On Monday the cornerstone was laid for the Arvo Pärt Centre’s new building. Architects are Fuensanta Nieto and Enrique Sobejano of Spanish studio NietoSobejano Arquitectos. Their entry, called “Tabula“, won a competition arranged by the Centre in 2014.
Estonian architects Luhse & Tuhal helped prepare the eventual construction project, which will cover an area of 2,348 square meters on the Centre's current plot in Laulasmaa and also accommodate an archive, a library, a 140-seat chamber hall, an exhibition area, a video hall, and classrooms as well as working space for the Centre’s staff.
Monday’s ceremony took place where the chamber hall will be built. The cornerstone was placed where the stage will be built, and contains a box holding a recent copy of culture paper Sirp, a flash drive with a recording of the first performance of Arvo Pärt’s Tabula rasa, a list of the current staff, and a bronze bell.
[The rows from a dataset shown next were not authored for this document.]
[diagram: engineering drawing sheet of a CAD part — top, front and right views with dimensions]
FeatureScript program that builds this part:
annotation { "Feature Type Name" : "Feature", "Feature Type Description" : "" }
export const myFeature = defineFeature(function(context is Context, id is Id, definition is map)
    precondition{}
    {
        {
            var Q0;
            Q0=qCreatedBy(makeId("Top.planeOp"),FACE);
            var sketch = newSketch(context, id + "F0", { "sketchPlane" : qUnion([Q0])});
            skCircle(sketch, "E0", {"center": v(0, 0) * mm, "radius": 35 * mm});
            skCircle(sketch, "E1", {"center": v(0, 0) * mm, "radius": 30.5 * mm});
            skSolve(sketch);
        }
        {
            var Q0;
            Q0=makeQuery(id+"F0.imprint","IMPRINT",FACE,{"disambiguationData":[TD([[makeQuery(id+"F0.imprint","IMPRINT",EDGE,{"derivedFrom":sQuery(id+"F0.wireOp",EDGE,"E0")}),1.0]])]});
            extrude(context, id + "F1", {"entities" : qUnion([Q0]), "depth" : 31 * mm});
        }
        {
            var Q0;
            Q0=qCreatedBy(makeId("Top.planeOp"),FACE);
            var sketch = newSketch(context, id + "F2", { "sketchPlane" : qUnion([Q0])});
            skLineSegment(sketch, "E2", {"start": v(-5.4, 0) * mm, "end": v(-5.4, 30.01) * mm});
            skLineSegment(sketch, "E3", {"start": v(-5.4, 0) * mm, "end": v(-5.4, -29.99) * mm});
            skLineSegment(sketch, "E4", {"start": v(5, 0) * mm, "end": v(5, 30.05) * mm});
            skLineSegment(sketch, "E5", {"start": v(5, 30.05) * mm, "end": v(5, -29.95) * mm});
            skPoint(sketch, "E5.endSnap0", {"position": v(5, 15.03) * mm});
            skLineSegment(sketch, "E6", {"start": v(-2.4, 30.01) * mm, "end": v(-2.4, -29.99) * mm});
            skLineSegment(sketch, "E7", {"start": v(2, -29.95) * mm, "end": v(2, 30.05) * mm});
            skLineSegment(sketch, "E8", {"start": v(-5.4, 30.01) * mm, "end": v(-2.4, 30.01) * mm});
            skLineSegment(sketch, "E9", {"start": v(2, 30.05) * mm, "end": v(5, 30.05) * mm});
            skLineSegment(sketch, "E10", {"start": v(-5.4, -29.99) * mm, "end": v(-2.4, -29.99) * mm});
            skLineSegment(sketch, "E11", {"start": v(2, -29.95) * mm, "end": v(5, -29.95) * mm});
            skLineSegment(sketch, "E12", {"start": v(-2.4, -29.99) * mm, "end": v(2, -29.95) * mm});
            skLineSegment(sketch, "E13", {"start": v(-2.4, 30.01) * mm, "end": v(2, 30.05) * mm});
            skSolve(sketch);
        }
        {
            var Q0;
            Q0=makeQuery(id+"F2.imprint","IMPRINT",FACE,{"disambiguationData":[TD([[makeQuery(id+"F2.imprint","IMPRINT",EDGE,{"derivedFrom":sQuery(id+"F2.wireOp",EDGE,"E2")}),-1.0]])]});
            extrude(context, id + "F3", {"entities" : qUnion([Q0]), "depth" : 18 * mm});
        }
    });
Contributions to this time capsule from outside the Centre included what in a press release was described as “a little box of peace and silence” from Prime Minister Jüri Ratas (Center), an Estonian flag and the emblem of the 12th Youth Song and Dance Festival by Minister of Culture Indrek Saar (SDE), a small model of the future building by its architects, and the logo of the construction company.
Arvo Pärt himself laid the cornerstone.
According to the Centre’s Monday press release, the ceremony began with percussion improvisations by Vambola Krigul, partly inspired by Arvo Pärt’s music. The Centre was blessed by the priest Toomas Hirvoja with the congregation choir of the Nõmme Orthodox Church of St. John the Baptist singing during the ceremony.
„Creativity requires time, devotion and courage—the new Centre aims to establish an environment conducive to creativity. Today laying the cornerstone for the new Centre we will be a step closer to realising the dream of this environment,“ the Centre’s managing director, Anu Kivilo said.
Architect Enrique Sobejano says about the composer that his music is about silence, beauty, and geometry: “Three concepts that are also essential to architecture. Working with a great artist like Arvo Pärt, his family and team, is one of the most rewarding experiences of our career. It makes us constantly aware of the unexpected deep relationships between the arts.”
The Arvo Pärt Centre’s new building is expected to be completed by May 2018, after which the interior and the exhibition will follow. The plan is to open the new building in autumn next year during the celebrations of the Estonian centenary. The Arvo Pärt Centre’s new building is financed by the Estonian government.